Lincoln also institutionalized a new American System in this timeframe. The former “infant industries” of the antebellum period had grown up into titanic leviathans, and government policy now tilted towards allowing them to flourish rather than propping them up. This included heavy protectionist tariffs. Congress embarked on a further ambitious infrastructure plan, passing legislation giving support to the railroads and generally financing internal improvements. And the National Banking Act recentralized finance, providing a stable investment climate and finance for various enterprises in the United States.
This system made America a power on the world stage and created hitherto unprecedented prosperity. Americans were now quite self-confident as a nation. But the excesses of industrial capitalism and the inequality they spawned would lead to populist revolts throughout the late 19th Century, giving rise to another great reformer- Theodore Roosevelt.

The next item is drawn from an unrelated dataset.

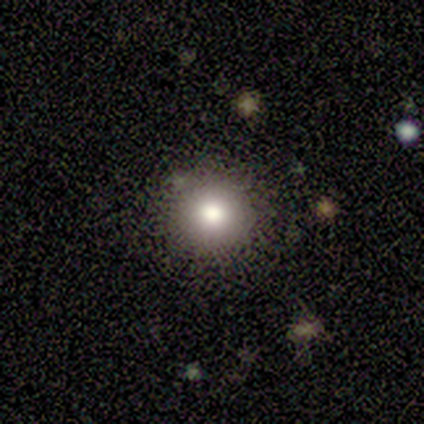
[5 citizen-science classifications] smooth-or-featured: smooth: 40% (tied) | star or artifact: 40% (tied) | featured or disk: 20%
  how-rounded: round: 100% | in between: 0% | cigar-shaped: 0%
  merging: none: 67% | minor disturbance: 33% | major disturbance: 0% | merger: 0%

The overseas expansion of American interests, the Second Industrial Revolution, and the development of the financial sector created huge amounts of wealth, making many Americans very, very rich. These forces were abetted by the institutions of the Second Republic. Incidentally, they had the effect of hollowing out and corrupting those very institutions, and by the 1890s corruption swallowed the government and combinations swallowed the economy. The American people grew polarized, and reform movements like the Populists and the Progressives rose up in opposition to the swift rate of change and the seeming decadence of the industrial elite and establishment politicians. Amidst all this, Theodore Roosevelt ascended to the Presidency when President William McKinley was assassinated, and began implementing a reformist program.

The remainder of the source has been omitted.